Art volé, la justice et le patrimoine

Cela peut sembler loin des préoccupations industrielles mais quand il y a de la diplomatie internationale, les enjeux commerciaux des entreprises peuvent être concernés. Et cela peut devenir un sujet brûlant. Même sans le maitriser soi-même, il peut être intéressant d'en être conscient.
Les obligations de restitution d'objets appartenant au patrimoine de pays se présentent comme un défi diplomatique pour les années à venir avec ce que l'on appelle la restitution du patrimoine déplacé. Que ce soit par les années de domination territoriale d'un pays sur un autre, la spoliation ou bien par le trafic d'archéologie.
La conférence donné dans le cadre des "Jours de l'art" sur le campus de Rouen l'ICP a explicité sous le titre de "l'art volé, la justice et le patrimoine", le quoi, le pourquoi cela existe, le comment cela existe et le "à qui" cela doit revenir. Je vous passe les autres questions types.
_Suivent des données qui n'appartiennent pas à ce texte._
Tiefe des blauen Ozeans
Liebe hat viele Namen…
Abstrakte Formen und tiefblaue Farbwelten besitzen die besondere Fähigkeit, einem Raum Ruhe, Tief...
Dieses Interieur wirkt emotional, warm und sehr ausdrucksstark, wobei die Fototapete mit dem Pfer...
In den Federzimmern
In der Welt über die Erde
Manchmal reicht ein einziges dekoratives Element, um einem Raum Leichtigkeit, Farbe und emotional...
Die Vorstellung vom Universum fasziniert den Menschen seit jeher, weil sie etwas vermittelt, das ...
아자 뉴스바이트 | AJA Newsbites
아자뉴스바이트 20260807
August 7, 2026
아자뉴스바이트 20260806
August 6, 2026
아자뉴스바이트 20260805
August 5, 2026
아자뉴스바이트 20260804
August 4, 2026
Impossible de traiter toutes les implications sur la planète, mais pour l'Afrique et le Moyen-Orient, Vincent MICHEL archéologue et Fanny Arnaud anthropologue se sont prêtés à cette conférence à deux voies, merci à eux et à toute l'équipe de Rouen et aussi à Inès Constantin, ce qui a permis de diffuser en léger différé cette conférence des "Jours de l'art".
Une constante de progrès revient encore par l'éducation : la lutte contre l'ignorance reste le meilleur vecteur pour éviter les trafics par maquillages d'objets (rajouter des têtes à des statues, imaginer un collectionneur du XXème siècle...) des blanchiments ou des détournements illicites d'objets de patrimoine (vol, don, copie...). La recherche de provenance restant le cœur de cette problématique.